Depois de muita polêmica e a expectativa de um possível adiamento, o Exame Nacional do Ensino Médio, o Enem, será realizado amanhã, dia 17, e no próximo domingo, 24. VEJA conversou com exclusividade com Alexandre Lopes, presidente do Inep, responsável pela realização e aplicação das provas. A previsão é que 5,6 milhões de estudantes façam o exame amanhã em todo o país, em mais de 14 000 locais. A única exceção fica por conta do Estado do Amazonas, onde a realização do Enem foi adiada para os dias 23 e 24 de fevereiro. Lopes falou sobre os motivos que levaram o governo a não adiar o Enem, o que está sendo feito para garantir a segurança dos candidatos, a expectativa do aumento do número de abstenção e como o exame ajudará o país a medir o impacto da pandemia no ensino em 2020. 

Por que o Inep optou por manter a realização do Enem amanhã (dia 17) e no domingo (24) apesar dos argumentos da Defensoria Pública da União e diante do comprovado aumento de número de casos da Covid-19 no país? A primeira coisa é que não seria viável esperar o fim da pandemia ou a vacinação para aplicar o Enem 2020. Um novo adiamento do exame comprometeria o acesso dos alunos no primeiro semestre de 2021 nas faculdades. Aplicando a prova agora e ainda tendo o Enem digital nos dias 31 de janeiro e 7 de fevereiro, os resultados só serão divulgados em 29 de março. Todos os candidatos, fazendo as provas no papel ou digitalmente, concorrerão as mesmas vagas. Então, os resultados precisam sair exatamente no mesmo dia. Com a divulgação das notas no final de março, o processo de matrícula e o ingresso nas instituições de ensino superior se darão em abril. Não teríamos tempo hábil para postergar novamente.

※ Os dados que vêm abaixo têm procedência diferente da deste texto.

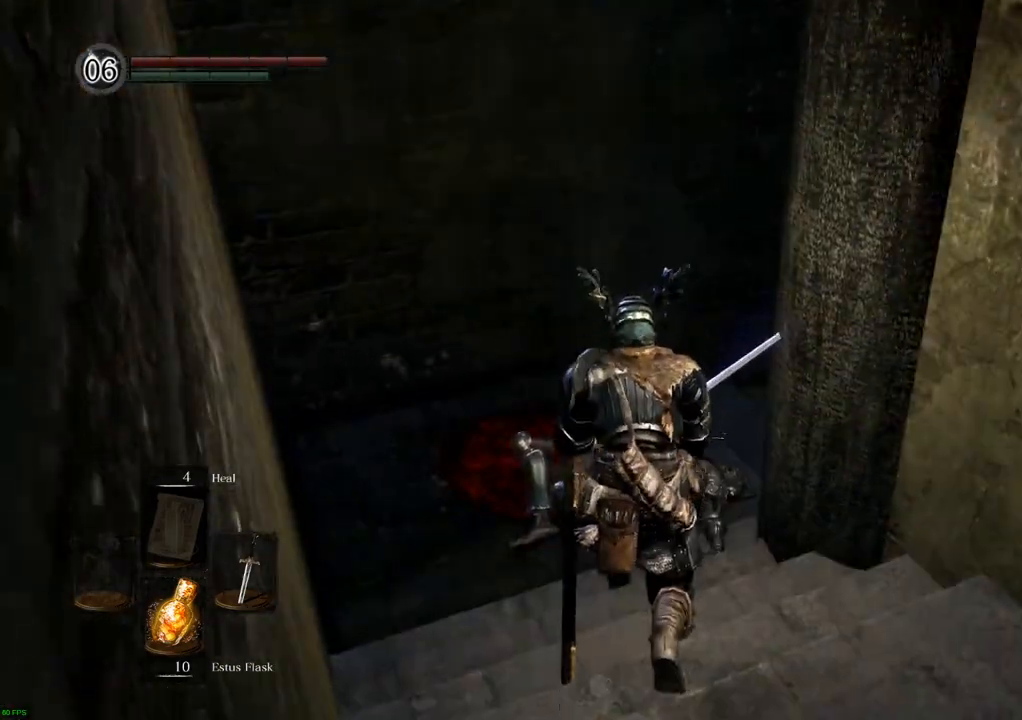
{"dt_ms": 500, "buttons": [], "left_stick": "up", "right_stick": "right", "events": [[300, "right_stick", "center"], [467, "right_stick", "right"]]}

A decisão de manter o Enem mesmo diante da crise sanitária foi tomada unicamente pelo governo? Não. É preciso lembrar que a decisão de realizar o Enem agora foi tomada após reuniões com o Conselho Nacional dos Secretários de Educação, com as entidades que representam as instituições de ensino superior privado e as de ensino público. Não foi um consenso absoluto, mas foi uma decisão conjunta. Apenas o Conselho Nacional das Instituições da Rede Federal de Educação Profissional, Científica e Tecnológica foi contra e a Associação Nacional dos Dirigentes das Instituições Federais de Ensino Superior se manteve neutra.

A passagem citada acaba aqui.